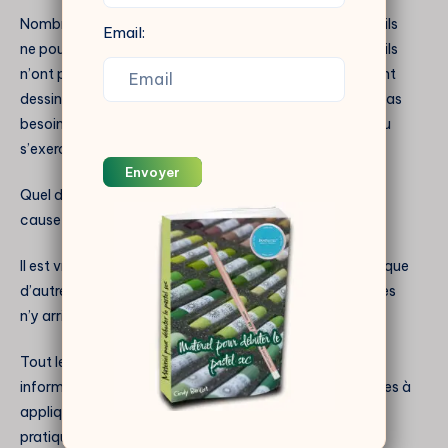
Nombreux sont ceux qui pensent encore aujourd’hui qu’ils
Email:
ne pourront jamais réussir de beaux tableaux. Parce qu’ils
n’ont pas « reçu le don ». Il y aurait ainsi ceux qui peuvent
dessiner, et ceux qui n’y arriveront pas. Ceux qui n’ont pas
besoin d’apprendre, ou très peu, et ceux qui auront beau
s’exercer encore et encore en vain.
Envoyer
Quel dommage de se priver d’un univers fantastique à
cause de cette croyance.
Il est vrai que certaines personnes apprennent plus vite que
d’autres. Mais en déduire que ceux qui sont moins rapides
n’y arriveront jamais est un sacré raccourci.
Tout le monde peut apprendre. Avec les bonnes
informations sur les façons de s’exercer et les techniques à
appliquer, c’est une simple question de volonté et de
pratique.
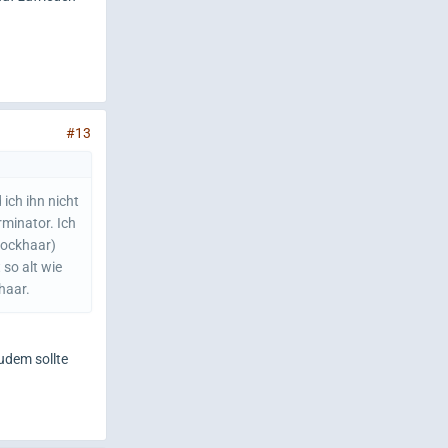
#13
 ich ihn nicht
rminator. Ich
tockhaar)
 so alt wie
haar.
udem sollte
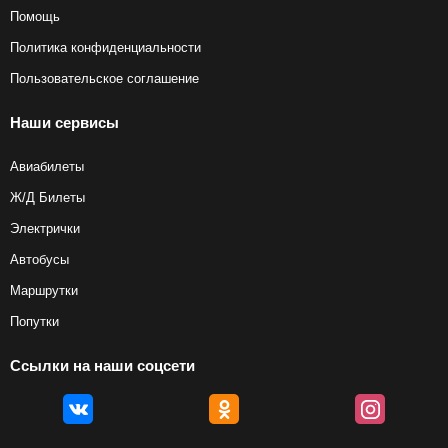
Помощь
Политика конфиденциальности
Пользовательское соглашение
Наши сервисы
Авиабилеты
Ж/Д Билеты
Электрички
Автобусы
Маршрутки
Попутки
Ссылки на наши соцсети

━━━━━━

WHAT THE EXERCISE ASKS >> Turn the stretch from the start of the entries through the line containing "Il est vrai" into a numbered list, one line per item, skipping any blank lines. Leave the pictures out of your answer.

PROBLEM SOLUTION >>
1. Nombreux sont ceux qui pensent encore aujourd’hui qu’ils
2. Email:
3. ne pourront jamais réussir de beaux tableaux. Parce qu’ils
4. n’ont pas « reçu le don ». Il y aurait ainsi ceux qui peuvent
5. dessiner, et ceux qui n’y arriveront pas. Ceux qui n’ont pas
6. besoin d’apprendre, ou très peu, et ceux qui auront beau
7. s’exercer encore et encore en vain.
8. Envoyer
9. Quel dommage de se priver d’un univers fantastique à
10. cause de cette croyance.
11. Il est vrai que certaines personnes apprennent plus vite que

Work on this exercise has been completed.